Zhang et al. (2025) [35] and Mal et al. (2017) [38] proved that combination therapy, similar to that used in groups D and E, provided a faster pain relief than single-drug treatments, highlighting selenium’s antioxidant benefits in reducing ROS and supporting speed healing. This approach is often favored over monotherapy for its strong effectiveness, cost-efficiency, and lower risk of drug resistance.

The study’s key findings show that selenium nanoparticle oral gel is a highly effective alternative or complementary topical treatment for Oral Lichen Planus, offering early pain relief and improving all clinical signs and symptoms in OLP patients. Its strong effects are linked to anti-inflammatory, antioxidant, and antimicrobial properties, consistent with the findings of Qatay et al. (2019) [32] and Serramitjana et al. (2023) [37] The results also highlight the importance of a logical approach when selecting OLP medication, tailoring treatment to each patient’s specific needs—whether it’s a first-time case, a resistant one, or part of a short- or long-term plan—aligning with da Silva’s meta-analysis (2021) [39]

5. Conclusions

• Selenium nanoparticle gel proved to be a highly effective alternative treatment for OLP, offering better results than standard methods by easing pain, providing longer-lasting effects, speeding up lesion healing, and reducing their size and severity.
• Combination therapy, whether Selenium nanoparticles with triamcinolone acetonide or Selenium nanoparticles with tacrolimus, is more effective than monotherapy, considered a promising approach for managing advanced, resistant OLP cases, presenting a practical and cost-efficient way to improve outcomes for OLP patients while lowering the risk of drug resistance.
• Salivary glutathione peroxide appears to be a promising non-invasive biomarker for monitoring and treating OLP.

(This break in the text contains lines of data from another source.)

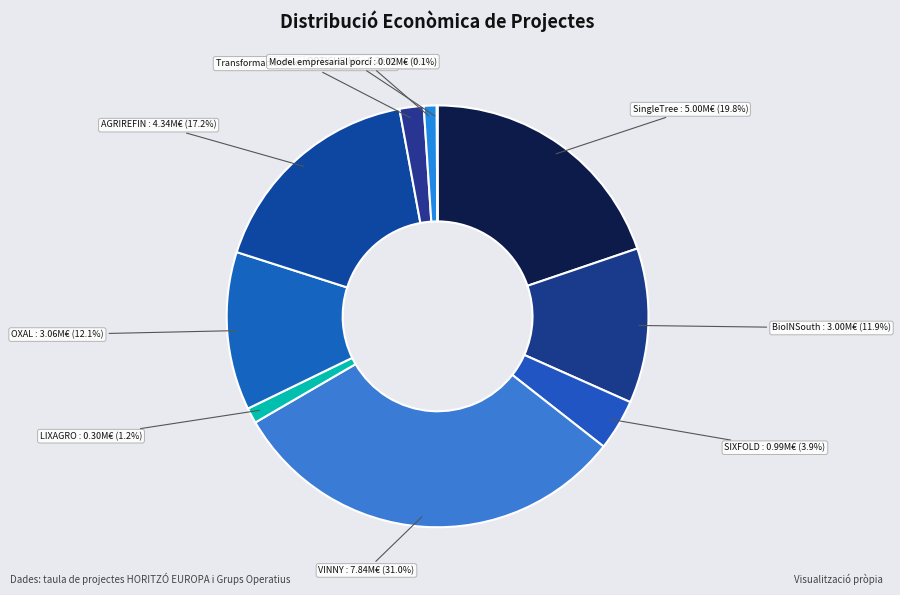

Rank the categories by value from highest to lowest.

VINNY, SingleTree, AGRIREFIN, OXAL, BioINSouth, SIXFOLD, Transformació d'excedents, LIXAGRO, OPTICURING, Model empresarial porcí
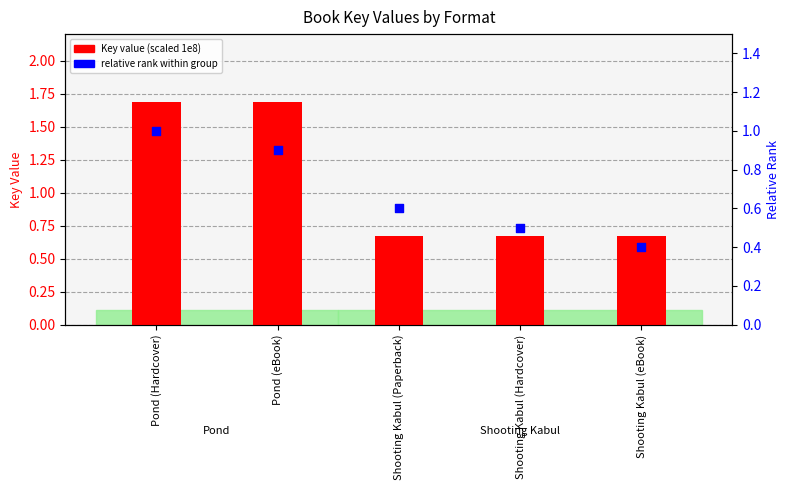

At how many categories does at least one series exceed 1?

2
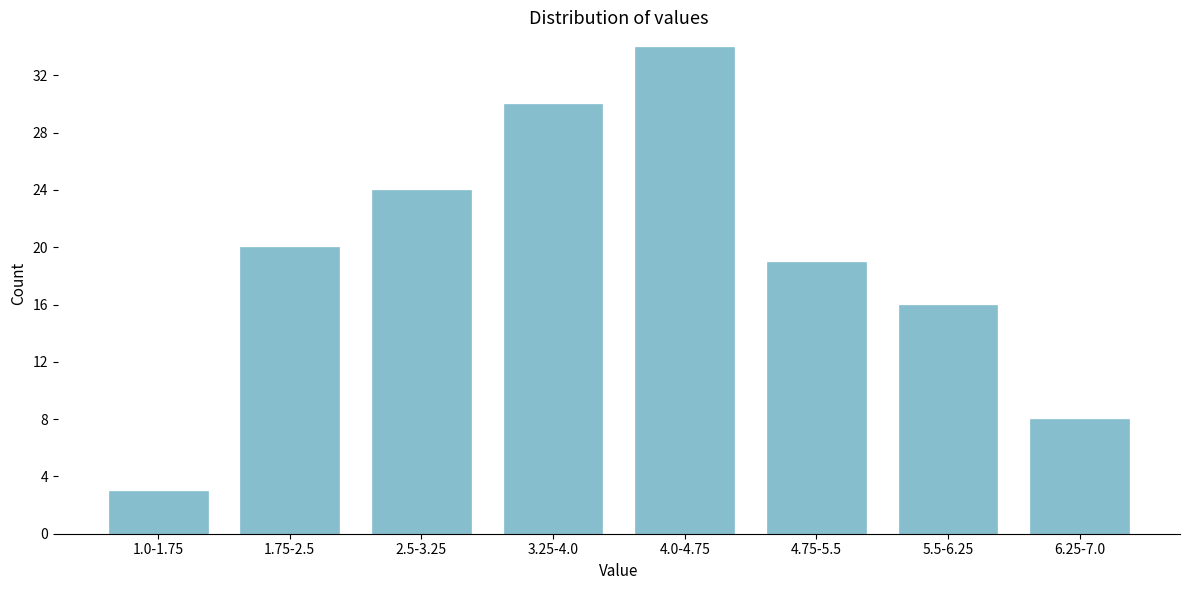

Reading left to right, what are all the values shown in this chart?

1.0-1.75=3	1.75-2.5=20	2.5-3.25=24	3.25-4.0=30	4.0-4.75=34	4.75-5.5=19	5.5-6.25=16	6.25-7.0=8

Limitation: The study examined multiple OLP subtypes rather than focusing on just one. Future research should include controlled clinical trials with larger sample sizes and evaluations of histological parameters after treatment to better determine the effectiveness of each topical medication in managing OLP on a cellular level. It should also address technical challenges, explore new applications, and enhance understanding of SeNPs synthesis methods to fully realize their potential.